The uniform mixing of matrix resin and processing aid generally carries out at normal temperatures in present method.The equipment that uses is general raw material mixing equipment, as high-speed mixer, common kneader or tumbler mixer etc.
Present method in the step of blended cross linking, use blending equipment as the general blending equipment in the rubber and plastic processing industry, can comprise mill, Banbury mixer, single screw extrusion machine or twin screw extruder etc.
The moulding of material can comprise general plastic shaping methods such as compression molding method, injection molding method or extrusion moulding.

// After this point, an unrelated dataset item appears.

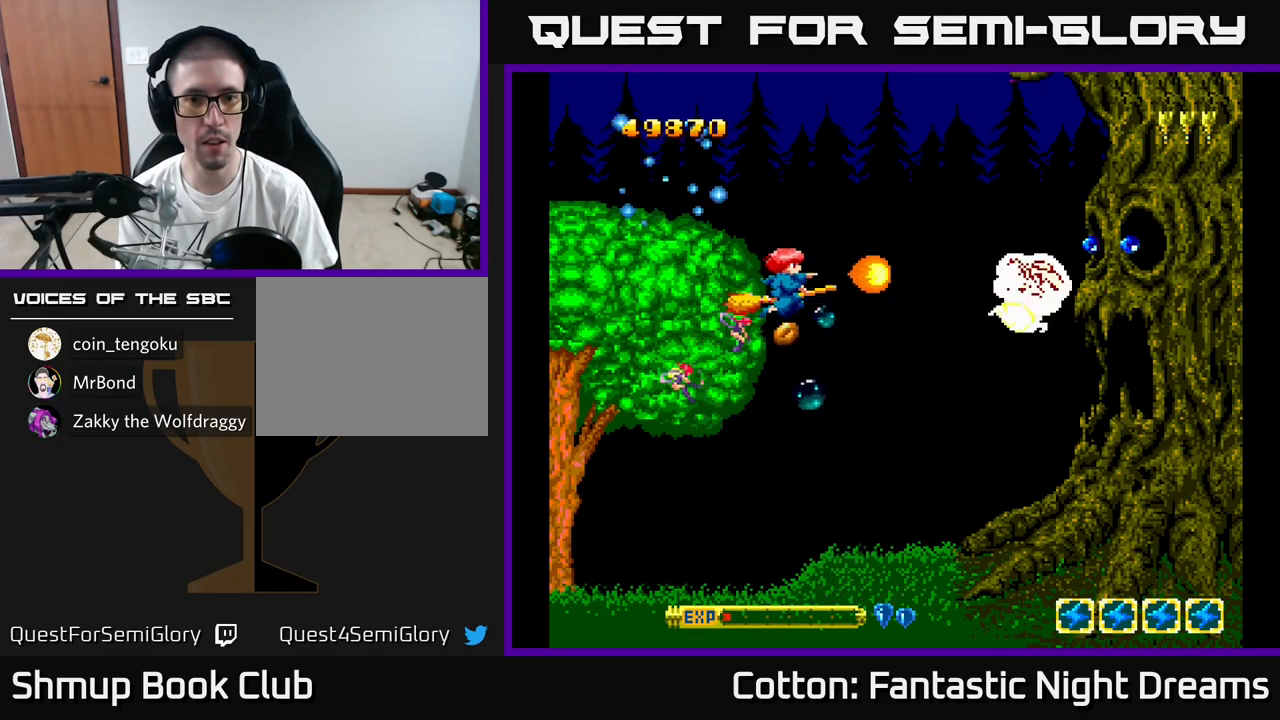
{"buttons": ["B", "Y"], "right_stick": "center", "events": [[167, "DPAD_UP", "down"], [250, "DPAD_RIGHT", "down"], [250, "DPAD_UP", "up"], [300, "DPAD_RIGHT", "up"]]}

The equipment that uses in section bar foamable step is that general thermostatically heating equipment comprises hot drying tunnel, oven heat etc.
Present method is applicable to the kinds of processes of polyethylene foam, as technologies such as extrusion foaming, moulded from foam, injection foaming or the foaming of expandability pellet.The Fig. 2 in the accompanying drawing is seen in the flow process signal of these technologies.

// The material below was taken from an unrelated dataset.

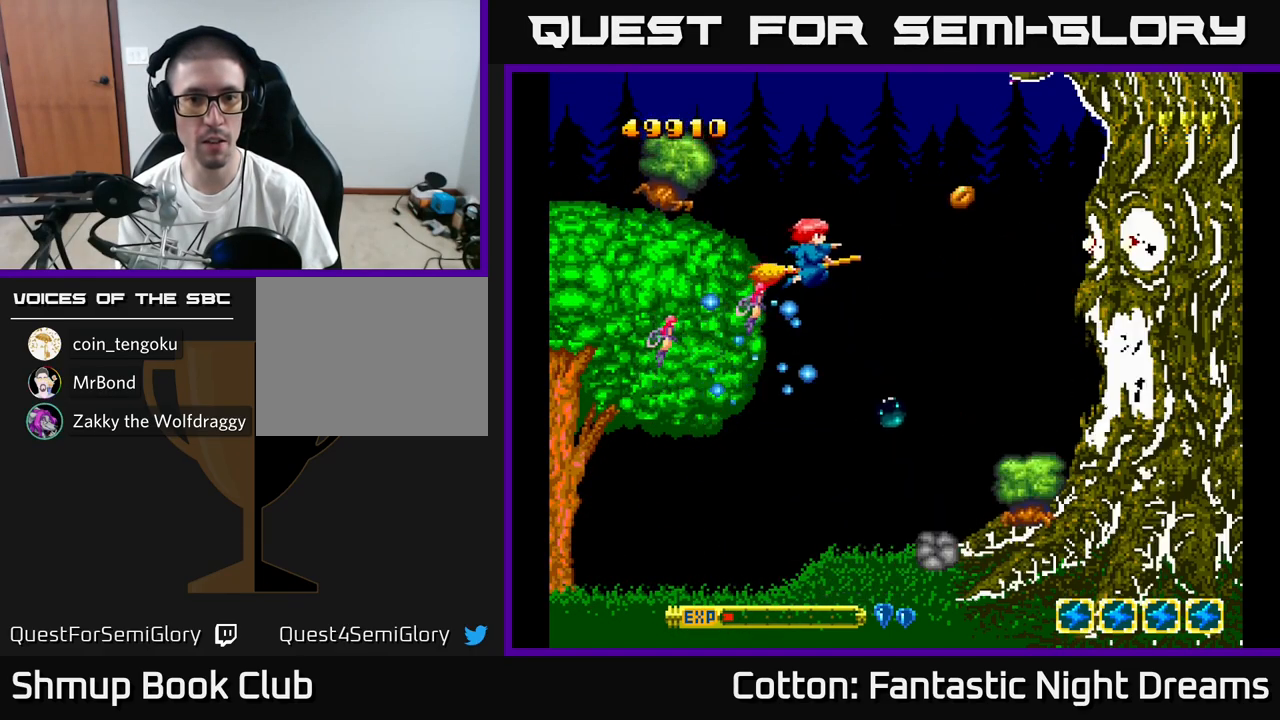
{"buttons": ["B", "Y"], "right_stick": "center", "events": []}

The millipore polyethene material mean pore size of present method gained is 0.20~0.60mm, the expansion ratio height, and apparent density is 20~100Kg/m
3, area density is 0.1~0.4kg/m
2, material thickness is 1~10mm.This kind material mechanical performance is good, heat-proof quality good, dimensional stability is good, its tensile strength 〉=0.3MPa, and elongation at break 〉=100%, the thermal conductivity to air is 0.03~0.04W/mK at normal temperatures.Because foaming system is stable, the poromerics of present method gained is fit to do large-scale foaming product, and as the foam sheet of wide cut, its width can reach more than the 0.5m.This poromerics is applicable to very extensive fields.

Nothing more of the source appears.